Saturday, January 5, 2013

Imbyerna

When somebody declares that he is feeling imbyerna, we instinctively understand that the person is annoyed. In informal conversations, the word has popularly come to express a person’s annoyance towards another person, thing or situation.

Before I decided to write down this post, I have always thought at the back of my mind, if my trying hard Spanish would allow me, that the expression comes from the Spanish word '"invierno" or "invierna" which means winter.

In the novel entitled Nothing Lasts Forever written by the master storyteller Sidney Sheldon, when Ken Mallory was naked and hard, and Kate Hunter just stared and left him all alone, Ken Mallory must have felt imbyerna - literally for feeling wintry with nothing on the body and figuratively for getting angry being toyed by a woman.
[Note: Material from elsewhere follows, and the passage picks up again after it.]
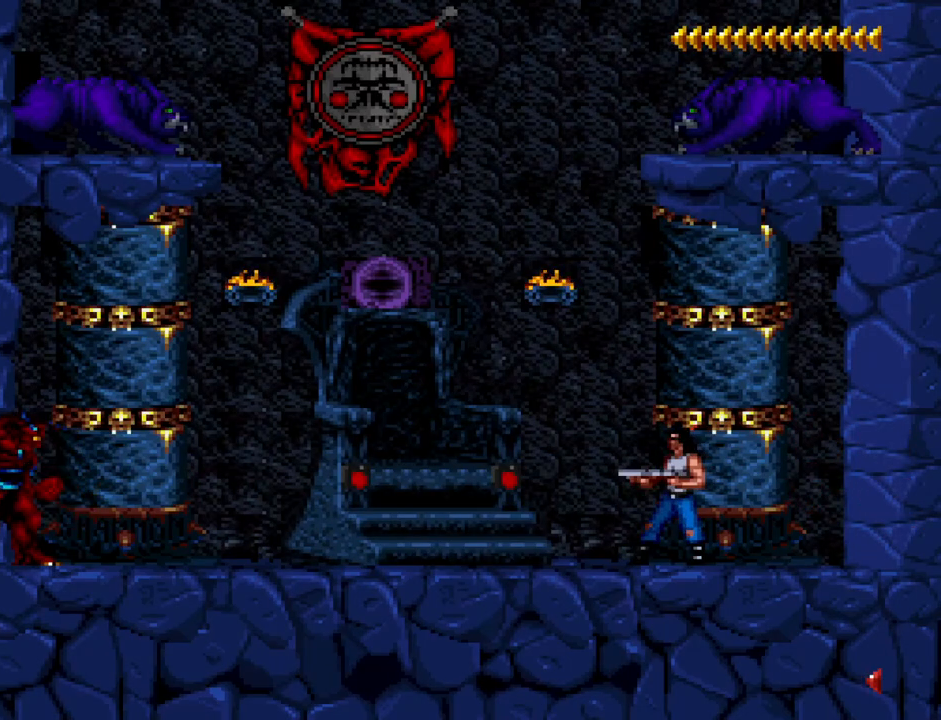
{"keys": [], "events": [[17, "s", "down"], [150, "s", "up"]]}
But what probable connection is with the annoyed feeling and winter season that they seem to have the same vein in our parlance?

In my own putting of one and one together, probably our ancestors back then were so pissed towards the injustices of Spanish conquistadores that they exaggerated their cold feelings to a complete icy season. Instead of just describing the feeling as cold, they overstated by illustrating it as something winter.
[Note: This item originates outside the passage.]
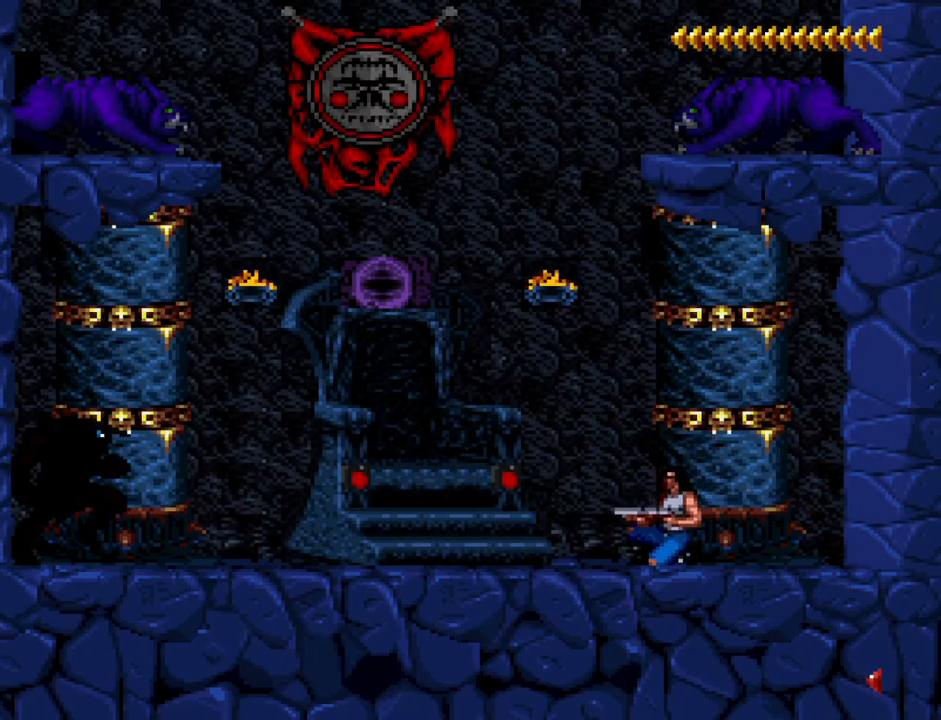
{"keys": [], "events": []}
In a short piece in Wikipedia discussing about Tagalog loanwords from the Spanish language, it mentions that some words have acquired an entirely new meaning, such as imbyerna (invierna) once meant 'winter' but is now a word for 'bummer'.

Some time during the course of my thesis writing, I asked a close friend to enlist his cooperation in the data gathering since he is working in a SpEd school. After a month, we planned to meet up so I can personally retrieve the questionnaires, which were actually the last batch, as the deadline is lurking horribly on the calendar.

"And the accomplished questionnaires?" I asked with a final sigh of relief.

"Oh, I forgot them in town!" he answered in a totally stunned fashion.

 "Imbyerna!" I cried before he could explain in front of my wintry look.